-- Data provided follows --
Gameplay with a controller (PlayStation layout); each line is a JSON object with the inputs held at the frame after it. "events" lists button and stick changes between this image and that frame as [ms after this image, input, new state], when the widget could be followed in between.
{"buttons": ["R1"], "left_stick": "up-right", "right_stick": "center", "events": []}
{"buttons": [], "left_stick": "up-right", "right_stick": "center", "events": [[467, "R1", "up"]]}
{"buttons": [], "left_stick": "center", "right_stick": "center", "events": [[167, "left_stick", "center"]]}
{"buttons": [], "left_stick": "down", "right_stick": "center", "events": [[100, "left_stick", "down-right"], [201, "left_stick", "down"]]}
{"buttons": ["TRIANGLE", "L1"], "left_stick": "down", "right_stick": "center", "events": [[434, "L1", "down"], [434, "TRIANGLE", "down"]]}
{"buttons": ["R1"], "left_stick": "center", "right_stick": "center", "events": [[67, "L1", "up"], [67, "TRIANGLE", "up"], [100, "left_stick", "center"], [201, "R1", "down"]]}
-- Data provided concluded --
*Task prompt*. The answer consists of every entry, returned exactly.

*Answer space*.
Gameplay with a controller (PlayStation layout); each line is a JSON object with the inputs held at the frame after it. "events" lists button and stick changes between this image and that frame as [ms after this image, input, new state], when the widget could be followed in between.
{"buttons": ["R1"], "left_stick": "up-right", "right_stick": "center", "events": []}
{"buttons": [], "left_stick": "up-right", "right_stick": "center", "events": [[467, "R1", "up"]]}
{"buttons": [], "left_stick": "center", "right_stick": "center", "events": [[167, "left_stick", "center"]]}
{"buttons": [], "left_stick": "down", "right_stick": "center", "events": [[100, "left_stick", "down-right"], [201, "left_stick", "down"]]}
{"buttons": ["TRIANGLE", "L1"], "left_stick": "down", "right_stick": "center", "events": [[434, "L1", "down"], [434, "TRIANGLE", "down"]]}
{"buttons": ["R1"], "left_stick": "center", "right_stick": "center", "events": [[67, "L1", "up"], [67, "TRIANGLE", "up"], [100, "left_stick", "center"], [201, "R1", "down"]]}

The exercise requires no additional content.